Last Days of Theresienstadt by Eva Noack-Mosse

Last Days of Theresienstadt by Eva Noack-Mosse

Author:Eva Noack-Mosse [Noack-Mosse, Eva]
Language: eng
Format: epub
ISBN: 9780299319632
Google: bmrxvQEACAAJ
Publisher: University of Wisconsin Press
Published: 2018-11-15T00:24:58.953523+00:00


One of the most unbearable prohibitions for men was the prohibition against smoking.76 The SS confiscated all smoking material from unsuspecting new arrivals. No one knew how many of these confiscated goods were then secretly sold back to the Jews at astronomical prices. At any rate, the smuggling of cigarettes was widespread. In February 1945, two cigarettes were worth half a loaf of bread, that is, the bread ration for three days. Some of the men were so crazy for cigarettes that they would go hungry in order to obtain two of them. Unconfirmed rumors said that this smuggling was secretly fostered by the SS. One cigarette came to cost up to twenty deutsche marks.77 According to the law, one was not allowed to be in possession of those twenty deutsche marks: apart from the currency used in the ghetto possession of money was strictly forbidden. From time to time, whoever was involved in smuggling got arrested. They were taken to the so-called Small Fortress: an old prison outside of the city limits that now served as a prison for criminals from the camp and political detainees. Gavrilo Princip, who had murdered the heir to the Austrian throne, Franz Ferdinand, on 28 June 1914 was imprisoned there until he died from tuberculosis in Theresienstadt.78

The men imprisoned in the Small Fortress had to carry out extraordinarily taxing physical labor.79 Barely one in a hundred survived such torments. Women had it easier. They spent a large part of the day trying to free themselves from lice, remained in bed, and slept in order to suffer less from hunger. Only three times during a week would they receive some food: a few thin slices of bread and some watery soup. The local population knew about it and made the sacrifice of secretly leaving some food on their windowsills.

On 23 February 1945, the last group of cigarette smugglers had been brought to the Small Fortress. In the lists of the names sent to our office I found quite a number of crossed out names, with the annotation “to Stapo on 23 February 1945.”

Another grave crime consisted in sending illicit letters. Those who got caught were punished the same way as the cigarette smugglers.

Since it was forbidden to express wishes on the postcards one wrote, there was an extraordinary scarcity of certain things. Among the rarest and most coveted objects were toothbrushes, hairpins, soap, elastic bands, thread, and stockings. I exchanged a second toothbrush that I had brought for a large piece of sausage—a precious treasure. The sausage came, of course, from a charity parcel.
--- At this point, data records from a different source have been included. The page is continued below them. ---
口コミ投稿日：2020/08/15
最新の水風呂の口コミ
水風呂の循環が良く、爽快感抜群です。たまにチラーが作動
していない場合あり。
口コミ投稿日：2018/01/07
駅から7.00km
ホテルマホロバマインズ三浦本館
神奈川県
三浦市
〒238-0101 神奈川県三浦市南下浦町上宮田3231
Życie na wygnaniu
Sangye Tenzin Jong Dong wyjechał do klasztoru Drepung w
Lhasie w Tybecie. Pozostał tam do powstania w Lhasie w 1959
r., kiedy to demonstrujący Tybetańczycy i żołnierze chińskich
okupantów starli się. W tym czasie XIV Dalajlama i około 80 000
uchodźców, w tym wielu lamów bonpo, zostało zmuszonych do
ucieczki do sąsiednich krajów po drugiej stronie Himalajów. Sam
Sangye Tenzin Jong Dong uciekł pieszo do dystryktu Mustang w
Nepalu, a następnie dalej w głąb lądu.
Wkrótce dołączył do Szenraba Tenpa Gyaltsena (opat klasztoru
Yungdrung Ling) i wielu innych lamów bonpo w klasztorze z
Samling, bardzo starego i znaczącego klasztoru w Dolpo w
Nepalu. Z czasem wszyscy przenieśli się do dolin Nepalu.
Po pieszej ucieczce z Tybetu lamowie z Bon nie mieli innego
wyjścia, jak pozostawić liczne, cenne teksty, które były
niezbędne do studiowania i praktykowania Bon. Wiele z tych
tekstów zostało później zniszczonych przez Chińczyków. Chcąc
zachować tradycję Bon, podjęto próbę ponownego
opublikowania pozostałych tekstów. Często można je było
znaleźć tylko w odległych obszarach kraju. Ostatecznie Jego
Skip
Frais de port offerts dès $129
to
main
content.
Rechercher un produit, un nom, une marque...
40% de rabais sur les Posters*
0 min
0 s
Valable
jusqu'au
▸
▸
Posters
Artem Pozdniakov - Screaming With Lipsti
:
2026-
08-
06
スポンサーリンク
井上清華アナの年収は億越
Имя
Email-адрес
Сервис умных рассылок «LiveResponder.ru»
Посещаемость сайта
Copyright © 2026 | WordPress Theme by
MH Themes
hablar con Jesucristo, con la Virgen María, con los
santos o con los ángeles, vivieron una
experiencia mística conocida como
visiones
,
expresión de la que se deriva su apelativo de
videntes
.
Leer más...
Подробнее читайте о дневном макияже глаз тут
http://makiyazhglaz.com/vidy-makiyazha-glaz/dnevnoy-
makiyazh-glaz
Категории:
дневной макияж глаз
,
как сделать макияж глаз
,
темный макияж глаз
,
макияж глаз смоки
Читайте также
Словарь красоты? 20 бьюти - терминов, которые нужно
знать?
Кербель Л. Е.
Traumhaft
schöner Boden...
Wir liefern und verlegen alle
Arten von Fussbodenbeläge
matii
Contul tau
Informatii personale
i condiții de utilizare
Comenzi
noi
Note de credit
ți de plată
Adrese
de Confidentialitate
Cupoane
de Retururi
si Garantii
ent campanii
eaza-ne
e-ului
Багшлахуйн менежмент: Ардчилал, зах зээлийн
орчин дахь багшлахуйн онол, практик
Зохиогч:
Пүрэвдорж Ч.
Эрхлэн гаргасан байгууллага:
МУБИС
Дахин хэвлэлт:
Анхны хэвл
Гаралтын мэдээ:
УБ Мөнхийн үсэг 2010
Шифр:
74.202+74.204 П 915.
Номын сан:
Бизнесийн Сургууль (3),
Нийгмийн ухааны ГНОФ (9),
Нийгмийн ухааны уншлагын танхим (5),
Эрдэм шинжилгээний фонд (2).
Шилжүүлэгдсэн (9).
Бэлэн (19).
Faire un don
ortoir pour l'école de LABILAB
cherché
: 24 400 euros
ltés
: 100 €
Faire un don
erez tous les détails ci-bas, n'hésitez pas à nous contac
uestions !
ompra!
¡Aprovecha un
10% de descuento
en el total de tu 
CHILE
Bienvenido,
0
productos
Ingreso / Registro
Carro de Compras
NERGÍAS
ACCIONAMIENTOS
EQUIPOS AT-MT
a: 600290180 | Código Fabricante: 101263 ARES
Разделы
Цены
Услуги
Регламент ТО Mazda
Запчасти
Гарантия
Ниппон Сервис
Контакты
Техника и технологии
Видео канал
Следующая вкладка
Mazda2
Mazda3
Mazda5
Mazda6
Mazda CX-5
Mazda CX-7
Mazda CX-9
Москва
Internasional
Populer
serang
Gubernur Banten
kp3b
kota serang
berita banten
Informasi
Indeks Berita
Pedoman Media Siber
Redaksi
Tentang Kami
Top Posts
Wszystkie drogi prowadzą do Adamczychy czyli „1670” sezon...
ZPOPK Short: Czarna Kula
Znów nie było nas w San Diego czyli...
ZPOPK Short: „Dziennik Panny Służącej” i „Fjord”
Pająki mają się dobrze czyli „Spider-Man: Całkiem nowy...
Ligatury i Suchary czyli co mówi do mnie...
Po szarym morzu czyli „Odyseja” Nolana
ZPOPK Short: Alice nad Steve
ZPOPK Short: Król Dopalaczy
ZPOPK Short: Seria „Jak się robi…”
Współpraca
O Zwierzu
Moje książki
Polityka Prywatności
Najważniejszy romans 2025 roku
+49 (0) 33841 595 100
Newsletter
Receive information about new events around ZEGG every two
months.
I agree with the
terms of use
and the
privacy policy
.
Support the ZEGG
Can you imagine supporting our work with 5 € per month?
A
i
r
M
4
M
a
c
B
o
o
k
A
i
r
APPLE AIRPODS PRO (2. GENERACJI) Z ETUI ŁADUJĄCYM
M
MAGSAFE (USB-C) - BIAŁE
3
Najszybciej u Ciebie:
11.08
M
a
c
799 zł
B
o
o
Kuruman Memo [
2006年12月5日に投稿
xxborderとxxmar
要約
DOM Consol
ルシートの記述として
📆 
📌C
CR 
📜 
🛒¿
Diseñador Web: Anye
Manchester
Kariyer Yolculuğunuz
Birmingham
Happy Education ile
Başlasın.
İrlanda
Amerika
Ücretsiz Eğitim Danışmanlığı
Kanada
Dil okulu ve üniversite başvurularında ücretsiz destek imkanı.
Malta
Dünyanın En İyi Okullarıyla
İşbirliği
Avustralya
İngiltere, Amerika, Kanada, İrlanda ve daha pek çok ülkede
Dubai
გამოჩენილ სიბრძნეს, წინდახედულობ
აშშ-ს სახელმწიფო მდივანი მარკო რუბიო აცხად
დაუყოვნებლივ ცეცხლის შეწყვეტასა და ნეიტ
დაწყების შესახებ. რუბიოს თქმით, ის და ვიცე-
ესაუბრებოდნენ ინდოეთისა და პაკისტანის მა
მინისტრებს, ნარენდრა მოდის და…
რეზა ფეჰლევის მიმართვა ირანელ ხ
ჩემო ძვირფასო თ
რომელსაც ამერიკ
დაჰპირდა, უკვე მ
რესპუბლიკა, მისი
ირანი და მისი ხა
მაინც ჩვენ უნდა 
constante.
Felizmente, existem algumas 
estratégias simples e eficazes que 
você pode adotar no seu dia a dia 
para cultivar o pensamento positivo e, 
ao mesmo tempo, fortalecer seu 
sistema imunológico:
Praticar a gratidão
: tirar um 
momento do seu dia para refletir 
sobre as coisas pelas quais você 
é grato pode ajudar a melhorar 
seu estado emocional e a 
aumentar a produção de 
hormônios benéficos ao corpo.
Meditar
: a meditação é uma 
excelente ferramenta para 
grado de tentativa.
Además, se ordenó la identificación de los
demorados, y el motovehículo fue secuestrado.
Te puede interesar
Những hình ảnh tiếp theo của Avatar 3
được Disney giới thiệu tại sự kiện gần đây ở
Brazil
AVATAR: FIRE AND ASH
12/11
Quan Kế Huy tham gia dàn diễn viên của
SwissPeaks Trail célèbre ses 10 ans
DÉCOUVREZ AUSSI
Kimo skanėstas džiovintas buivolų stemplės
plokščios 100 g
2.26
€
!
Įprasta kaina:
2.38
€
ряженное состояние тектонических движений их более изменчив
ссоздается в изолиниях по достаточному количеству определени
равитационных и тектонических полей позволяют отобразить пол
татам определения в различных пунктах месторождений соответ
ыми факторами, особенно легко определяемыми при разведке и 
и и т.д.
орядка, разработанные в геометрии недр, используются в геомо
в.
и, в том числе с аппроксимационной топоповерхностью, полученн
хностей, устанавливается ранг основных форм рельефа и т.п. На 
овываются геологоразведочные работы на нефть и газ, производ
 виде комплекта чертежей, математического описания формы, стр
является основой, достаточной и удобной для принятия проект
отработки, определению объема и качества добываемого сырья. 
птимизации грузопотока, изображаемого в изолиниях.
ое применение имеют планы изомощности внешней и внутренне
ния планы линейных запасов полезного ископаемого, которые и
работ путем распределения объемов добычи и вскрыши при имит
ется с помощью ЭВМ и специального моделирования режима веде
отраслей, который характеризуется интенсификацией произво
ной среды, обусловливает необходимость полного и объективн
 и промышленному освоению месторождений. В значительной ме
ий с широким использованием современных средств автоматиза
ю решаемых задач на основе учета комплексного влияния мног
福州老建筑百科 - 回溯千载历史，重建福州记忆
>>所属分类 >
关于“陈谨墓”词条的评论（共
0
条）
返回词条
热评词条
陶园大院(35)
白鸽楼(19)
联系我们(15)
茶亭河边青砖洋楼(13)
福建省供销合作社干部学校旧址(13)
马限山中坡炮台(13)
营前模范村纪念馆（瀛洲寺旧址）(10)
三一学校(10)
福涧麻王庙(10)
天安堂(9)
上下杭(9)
Sending parcels to Theresienstadt was permitted.80 A large percentage of shipped packages did arrive at the camp. Few people in Germany knew about it, since the confirmation notes for these parcels did not always arrive. The Czechs were better off in this respect. They were allowed to have a parcel, up to forty pounds, sent to them once a month. Family members and friends bought what they could, of course, and sent to their imprisoned relatives and friends what they could spare.